Find answers to your biggest unknowns.

I'm only at the beginning of my journey, but my very first question in September 2021 was: Do people want to avoid queues at food festivals?

Sure, a nice menu screen, a beautiful checkout flow and even ApplePay integration are all great features. But none of these are the reason behind why customers would use my product in the first place.

The problem I was trying to unravel is how important is it for customers to avoid queuing at a festival? In the back of my mind, I did always wonder if queues are just part of the "festival experience". Maybe people complain about them vocally because dramatic and long queues make for a great story.

That's why the first thing on my backlog to test my hypothesis. I created a QR code to keep friction low, stuck it up everywhere at a food festival and observed how often people would scan it.

The QR code had varying labels. Some said "COVID-safe ordering", "Mobile ordering" or "Skip the queues". I found that "Skip the queues" was overwhelmingly the most popular. This gave me some hope that my hypothesis was not completely absurd.

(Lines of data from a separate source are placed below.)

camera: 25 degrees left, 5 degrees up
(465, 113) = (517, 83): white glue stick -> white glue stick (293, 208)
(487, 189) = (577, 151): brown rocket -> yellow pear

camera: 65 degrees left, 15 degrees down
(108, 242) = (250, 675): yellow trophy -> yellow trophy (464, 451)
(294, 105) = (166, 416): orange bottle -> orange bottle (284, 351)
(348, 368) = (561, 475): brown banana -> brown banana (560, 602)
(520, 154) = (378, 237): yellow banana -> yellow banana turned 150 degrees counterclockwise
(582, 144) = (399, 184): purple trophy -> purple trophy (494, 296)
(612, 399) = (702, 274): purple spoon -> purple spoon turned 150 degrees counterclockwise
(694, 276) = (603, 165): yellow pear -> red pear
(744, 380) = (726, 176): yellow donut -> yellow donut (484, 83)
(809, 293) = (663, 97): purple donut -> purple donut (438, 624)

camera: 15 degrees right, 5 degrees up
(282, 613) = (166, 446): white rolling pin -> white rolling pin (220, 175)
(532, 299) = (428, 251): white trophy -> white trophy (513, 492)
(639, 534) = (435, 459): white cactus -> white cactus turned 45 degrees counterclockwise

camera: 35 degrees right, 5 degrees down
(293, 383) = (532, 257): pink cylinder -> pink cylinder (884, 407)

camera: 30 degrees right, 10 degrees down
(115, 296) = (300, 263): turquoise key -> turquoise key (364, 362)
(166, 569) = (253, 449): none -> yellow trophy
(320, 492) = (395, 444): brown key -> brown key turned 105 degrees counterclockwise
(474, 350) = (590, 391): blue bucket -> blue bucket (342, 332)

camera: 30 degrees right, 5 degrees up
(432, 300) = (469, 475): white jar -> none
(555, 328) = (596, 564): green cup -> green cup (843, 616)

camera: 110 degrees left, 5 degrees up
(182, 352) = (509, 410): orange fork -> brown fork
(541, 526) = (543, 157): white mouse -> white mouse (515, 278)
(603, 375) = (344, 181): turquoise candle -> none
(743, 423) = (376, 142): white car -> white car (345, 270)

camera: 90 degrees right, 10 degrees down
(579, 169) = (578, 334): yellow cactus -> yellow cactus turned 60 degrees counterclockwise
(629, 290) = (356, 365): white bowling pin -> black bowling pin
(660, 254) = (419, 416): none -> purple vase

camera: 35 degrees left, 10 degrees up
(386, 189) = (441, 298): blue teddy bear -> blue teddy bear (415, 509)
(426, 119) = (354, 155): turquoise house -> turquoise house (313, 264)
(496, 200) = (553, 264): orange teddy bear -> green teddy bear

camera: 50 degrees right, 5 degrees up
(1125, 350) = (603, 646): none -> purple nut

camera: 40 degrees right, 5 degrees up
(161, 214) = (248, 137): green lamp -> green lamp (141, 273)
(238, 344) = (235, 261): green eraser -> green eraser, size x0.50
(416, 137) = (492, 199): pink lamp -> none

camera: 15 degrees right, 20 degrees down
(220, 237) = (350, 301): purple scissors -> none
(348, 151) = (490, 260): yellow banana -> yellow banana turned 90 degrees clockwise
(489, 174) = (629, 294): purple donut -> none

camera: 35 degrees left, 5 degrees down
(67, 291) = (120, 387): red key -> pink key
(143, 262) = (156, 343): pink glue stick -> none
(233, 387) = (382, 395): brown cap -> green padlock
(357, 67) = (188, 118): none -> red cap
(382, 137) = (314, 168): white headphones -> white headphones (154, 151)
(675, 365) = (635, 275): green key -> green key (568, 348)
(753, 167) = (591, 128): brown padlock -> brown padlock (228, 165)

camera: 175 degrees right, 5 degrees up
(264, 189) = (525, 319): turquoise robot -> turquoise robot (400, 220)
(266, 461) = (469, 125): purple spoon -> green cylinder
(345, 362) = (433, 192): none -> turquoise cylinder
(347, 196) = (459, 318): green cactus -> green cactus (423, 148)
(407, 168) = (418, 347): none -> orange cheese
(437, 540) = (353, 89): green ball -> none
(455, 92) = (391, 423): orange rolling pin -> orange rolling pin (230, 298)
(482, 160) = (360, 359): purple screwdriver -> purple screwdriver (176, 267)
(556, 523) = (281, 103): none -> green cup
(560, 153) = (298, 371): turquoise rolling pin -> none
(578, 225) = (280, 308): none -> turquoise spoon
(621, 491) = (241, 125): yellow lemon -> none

Notice how none of my attention was actually on what most product and engineering professionals would focus on. Branding? Nope. ApplePay? Don't care. A fancy scrolling menu with nice pictures? Let's save that for another day.

My very first backlog revolved around answering my biggest unknown at the time. Answering this unknown would give me insight and learning that would unlock an entirely new perspective on the journey ahead.

I optimised for learning. I answered one big question that would unlock the most information in one swoop. When I saw people return and scan the QR code a second or third time after collecting their first order, I realised I had achieved mini-Product-Market-Fit (mPMF).

I had identified, tested for and proved a problem frequent and intense enough for a business case. People were going out of their way (because the problem had enough intensity) to scan my QR code several times during their attendance (frequency).

With one unknown out of the way, it was time to focus on the next one. If I optimised for learning, what question would bring me the most insight in one swoop?

The next biggest unknown: Are customers willing to pay through their smartphone, without seeing the food first, at a festival?